→ **Text block**
######

By NHI Mgmt Group Editorial TeamPublished 2025-08-26Domain: Agentic AI & NHIsSource: HiddenLayer

TL;DR: ShadowLogic backdoors can be embedded in trusted model formats such as ONNX and TensorRT, survive conversion, and remain effective even after downstream fine-tuning, according to HiddenLayer, which makes model supply chain trust harder to justify. Persistent logic inside the graph turns model provenance into an access-control problem, not just a model-quality issue.


At a glance

What this is: This is a research post on ShadowLogic backdoors in AI model supply chains, showing that malicious logic can persist through model conversion and downstream fine-tuning.

Why it matters: It matters because IAM, NHI, and AI governance teams must treat model provenance, deployment trust, and toolchain integrity as part of identity and access risk, not just ML engineering hygiene.

By the numbers:

👉 Read HiddenLayer's research on persistent ShadowLogic backdoors in AI models


Context

ShadowLogic is a form of model tampering in which attacker-defined logic is inserted into a machine learning model so the model behaves normally until a trigger appears. For practitioners, the governance problem is not only model accuracy. It is whether a supposedly trusted model artifact can carry persistent hidden behaviour across packaging, conversion, and deployment.

This matters for AI-enabled security systems, but also for the broader identity stack around them. Once a model can be modified to change decisions after it is approved, model trust starts to resemble privileged access governance: you need to know who can alter the artifact, how that change is reviewed, and whether downstream systems can detect the difference.


Key questions

Q: How should security teams govern machine learning models that may contain hidden backdoors?

A: Security teams should govern machine learning models as controlled artifacts, not as passive files. That means validating provenance, inspecting exported graphs, tracking custody across conversion steps, and testing for malicious trigger behaviour before deployment. If a model can influence security or access decisions, hidden logic in the artifact becomes a governance issue, not only an ML quality issue.

Q: Why is model conversion risky when the source artifact may be tampered with?

A: Conversion is risky because it preserves structure, not trust. If malicious logic already exists in the source model, exporting it to ONNX, TensorRT, or another runtime format can carry the backdoor forward intact. Teams should assume the conversion pipeline can faithfully preserve both legitimate functionality and hidden control flow unless they verify the artifact separately.

######

→ **Exercise 1**
According to the ShadowLogic article, what does model conversion preserve instead of trust?
→ **Exercise 2**
List the actions the ShadowLogic article says are involved in governing machine learning models as controlled artifacts.
→ **Exercise 3**
Pull out the part of the ShadowLogic article that begins at the words "At a glance" and stops after "conversion, and deployment.".

######

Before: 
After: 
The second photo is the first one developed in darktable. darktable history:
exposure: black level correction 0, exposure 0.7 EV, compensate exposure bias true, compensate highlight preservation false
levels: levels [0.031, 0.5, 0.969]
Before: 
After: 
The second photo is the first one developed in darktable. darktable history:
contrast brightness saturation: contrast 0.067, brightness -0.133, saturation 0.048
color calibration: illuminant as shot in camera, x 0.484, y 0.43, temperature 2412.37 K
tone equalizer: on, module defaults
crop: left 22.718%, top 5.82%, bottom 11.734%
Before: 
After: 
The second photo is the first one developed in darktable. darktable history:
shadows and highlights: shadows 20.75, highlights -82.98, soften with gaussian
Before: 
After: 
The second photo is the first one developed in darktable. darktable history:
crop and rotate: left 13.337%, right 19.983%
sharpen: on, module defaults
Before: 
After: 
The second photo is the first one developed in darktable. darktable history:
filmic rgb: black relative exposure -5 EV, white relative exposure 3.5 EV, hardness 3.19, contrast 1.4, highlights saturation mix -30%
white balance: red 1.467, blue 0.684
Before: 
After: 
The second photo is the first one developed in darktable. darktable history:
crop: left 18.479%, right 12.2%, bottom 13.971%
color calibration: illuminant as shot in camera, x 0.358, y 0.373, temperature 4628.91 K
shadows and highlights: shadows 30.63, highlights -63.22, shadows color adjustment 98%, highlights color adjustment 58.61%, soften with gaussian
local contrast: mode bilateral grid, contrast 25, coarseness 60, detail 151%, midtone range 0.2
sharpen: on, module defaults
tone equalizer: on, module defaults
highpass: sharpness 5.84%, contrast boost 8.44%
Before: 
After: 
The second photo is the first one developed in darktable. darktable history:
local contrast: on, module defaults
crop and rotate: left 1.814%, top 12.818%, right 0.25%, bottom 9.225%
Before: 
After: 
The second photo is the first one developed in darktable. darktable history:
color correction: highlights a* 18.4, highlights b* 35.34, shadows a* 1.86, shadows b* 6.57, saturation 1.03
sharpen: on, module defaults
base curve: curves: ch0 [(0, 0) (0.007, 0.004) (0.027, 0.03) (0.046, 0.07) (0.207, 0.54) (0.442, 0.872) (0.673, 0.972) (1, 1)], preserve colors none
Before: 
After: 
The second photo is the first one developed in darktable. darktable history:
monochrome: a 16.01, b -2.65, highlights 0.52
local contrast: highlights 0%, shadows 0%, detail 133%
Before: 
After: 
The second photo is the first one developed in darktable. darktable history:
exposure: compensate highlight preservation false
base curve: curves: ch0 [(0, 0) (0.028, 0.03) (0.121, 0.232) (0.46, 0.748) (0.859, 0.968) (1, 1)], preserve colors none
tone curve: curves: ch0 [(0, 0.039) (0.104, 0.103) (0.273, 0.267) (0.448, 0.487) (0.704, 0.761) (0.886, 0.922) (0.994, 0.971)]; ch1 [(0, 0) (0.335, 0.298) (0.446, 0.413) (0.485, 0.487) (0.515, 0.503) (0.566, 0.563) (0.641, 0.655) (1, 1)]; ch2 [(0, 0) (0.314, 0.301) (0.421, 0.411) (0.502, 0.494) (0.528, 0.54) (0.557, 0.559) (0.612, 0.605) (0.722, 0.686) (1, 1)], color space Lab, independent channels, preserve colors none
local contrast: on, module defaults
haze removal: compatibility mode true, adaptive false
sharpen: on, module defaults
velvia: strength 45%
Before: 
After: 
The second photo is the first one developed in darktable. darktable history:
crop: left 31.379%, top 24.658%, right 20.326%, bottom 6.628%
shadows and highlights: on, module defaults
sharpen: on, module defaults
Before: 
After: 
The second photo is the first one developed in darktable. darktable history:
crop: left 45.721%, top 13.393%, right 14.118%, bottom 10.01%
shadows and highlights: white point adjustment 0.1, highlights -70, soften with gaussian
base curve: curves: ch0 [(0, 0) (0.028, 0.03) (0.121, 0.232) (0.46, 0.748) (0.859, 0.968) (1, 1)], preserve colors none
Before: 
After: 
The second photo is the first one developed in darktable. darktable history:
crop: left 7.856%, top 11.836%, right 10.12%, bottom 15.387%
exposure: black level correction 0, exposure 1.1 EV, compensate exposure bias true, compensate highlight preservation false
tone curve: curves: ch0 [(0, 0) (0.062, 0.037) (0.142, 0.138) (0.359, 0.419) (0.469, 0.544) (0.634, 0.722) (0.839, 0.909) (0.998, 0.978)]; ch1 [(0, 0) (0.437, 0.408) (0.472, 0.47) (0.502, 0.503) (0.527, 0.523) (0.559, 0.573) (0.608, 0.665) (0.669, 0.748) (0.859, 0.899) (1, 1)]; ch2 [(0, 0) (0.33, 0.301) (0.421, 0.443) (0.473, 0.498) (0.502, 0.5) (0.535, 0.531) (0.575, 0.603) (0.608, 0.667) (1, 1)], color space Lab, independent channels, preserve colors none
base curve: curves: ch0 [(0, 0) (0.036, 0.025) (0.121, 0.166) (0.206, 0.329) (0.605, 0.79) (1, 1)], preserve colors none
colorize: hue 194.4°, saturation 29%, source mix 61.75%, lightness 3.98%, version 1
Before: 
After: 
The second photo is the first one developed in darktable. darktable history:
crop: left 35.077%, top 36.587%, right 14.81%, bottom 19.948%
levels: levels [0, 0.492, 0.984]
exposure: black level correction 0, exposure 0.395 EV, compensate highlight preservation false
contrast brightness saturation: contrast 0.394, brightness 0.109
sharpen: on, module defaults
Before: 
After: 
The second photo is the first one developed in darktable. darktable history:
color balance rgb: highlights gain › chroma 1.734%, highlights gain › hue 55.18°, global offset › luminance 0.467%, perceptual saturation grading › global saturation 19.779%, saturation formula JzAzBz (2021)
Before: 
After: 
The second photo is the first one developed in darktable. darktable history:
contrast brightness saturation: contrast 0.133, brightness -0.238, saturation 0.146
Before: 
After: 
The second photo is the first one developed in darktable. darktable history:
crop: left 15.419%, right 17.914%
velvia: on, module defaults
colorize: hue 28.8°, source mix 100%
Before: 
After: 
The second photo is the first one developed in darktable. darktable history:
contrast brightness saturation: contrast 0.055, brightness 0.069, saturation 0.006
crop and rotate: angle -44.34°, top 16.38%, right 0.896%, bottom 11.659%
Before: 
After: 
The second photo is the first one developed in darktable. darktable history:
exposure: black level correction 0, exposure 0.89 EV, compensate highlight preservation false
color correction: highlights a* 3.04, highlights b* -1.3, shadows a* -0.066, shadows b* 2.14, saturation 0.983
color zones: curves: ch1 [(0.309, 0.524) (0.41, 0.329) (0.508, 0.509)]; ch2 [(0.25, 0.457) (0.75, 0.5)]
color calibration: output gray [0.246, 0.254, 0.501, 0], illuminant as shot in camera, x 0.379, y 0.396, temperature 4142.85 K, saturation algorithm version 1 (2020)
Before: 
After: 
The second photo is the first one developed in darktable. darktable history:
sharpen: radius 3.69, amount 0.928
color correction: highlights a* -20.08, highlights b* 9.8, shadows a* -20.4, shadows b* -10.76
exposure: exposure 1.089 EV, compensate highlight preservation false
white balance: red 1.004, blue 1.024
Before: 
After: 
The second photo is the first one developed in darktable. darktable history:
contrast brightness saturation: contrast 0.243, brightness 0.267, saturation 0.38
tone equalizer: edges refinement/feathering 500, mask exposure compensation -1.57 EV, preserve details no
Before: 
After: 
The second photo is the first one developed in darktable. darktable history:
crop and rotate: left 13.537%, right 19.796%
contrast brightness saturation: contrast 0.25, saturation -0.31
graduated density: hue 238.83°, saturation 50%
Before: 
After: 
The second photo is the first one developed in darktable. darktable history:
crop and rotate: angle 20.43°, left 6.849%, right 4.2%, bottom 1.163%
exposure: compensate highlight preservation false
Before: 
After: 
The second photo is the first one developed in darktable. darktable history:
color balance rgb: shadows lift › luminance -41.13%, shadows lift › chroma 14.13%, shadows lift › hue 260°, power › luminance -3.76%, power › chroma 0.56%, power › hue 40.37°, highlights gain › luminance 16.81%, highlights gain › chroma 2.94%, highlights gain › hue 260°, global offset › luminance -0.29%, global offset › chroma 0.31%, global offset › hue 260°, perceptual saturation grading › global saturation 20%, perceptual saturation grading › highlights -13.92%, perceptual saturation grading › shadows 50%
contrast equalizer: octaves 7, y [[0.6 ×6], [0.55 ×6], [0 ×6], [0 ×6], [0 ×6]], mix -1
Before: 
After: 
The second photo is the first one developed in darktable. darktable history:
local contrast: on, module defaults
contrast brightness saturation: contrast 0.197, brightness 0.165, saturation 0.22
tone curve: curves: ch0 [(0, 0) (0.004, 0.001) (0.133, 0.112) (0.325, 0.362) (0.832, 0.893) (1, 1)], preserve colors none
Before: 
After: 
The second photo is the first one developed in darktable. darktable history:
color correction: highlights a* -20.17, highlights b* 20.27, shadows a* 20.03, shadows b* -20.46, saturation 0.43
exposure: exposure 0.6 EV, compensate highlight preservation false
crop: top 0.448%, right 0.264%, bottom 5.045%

######

→ **Full answer 1**
Structure.

→ **Full answer 2**
- Validating provenance
- Inspecting exported graphs
- Tracking custody across conversion steps
- Testing for malicious trigger behaviour before deployment

→ **Full answer 3**
At a glance

What this is: This is a research post on ShadowLogic backdoors in AI model supply chains, showing that malicious logic can persist through model conversion and downstream fine-tuning.

Why it matters: It matters because IAM, NHI, and AI governance teams must treat model provenance, deployment trust, and toolchain integrity as part of identity and access risk, not just ML engineering hygiene.

By the numbers:

👉 Read HiddenLayer's research on persistent ShadowLogic backdoors in AI models


Context

ShadowLogic is a form of model tampering in which attacker-defined logic is inserted into a machine learning model so the model behaves normally until a trigger appears. For practitioners, the governance problem is not only model accuracy. It is whether a supposedly trusted model artifact can carry persistent hidden behaviour across packaging, conversion, and deployment.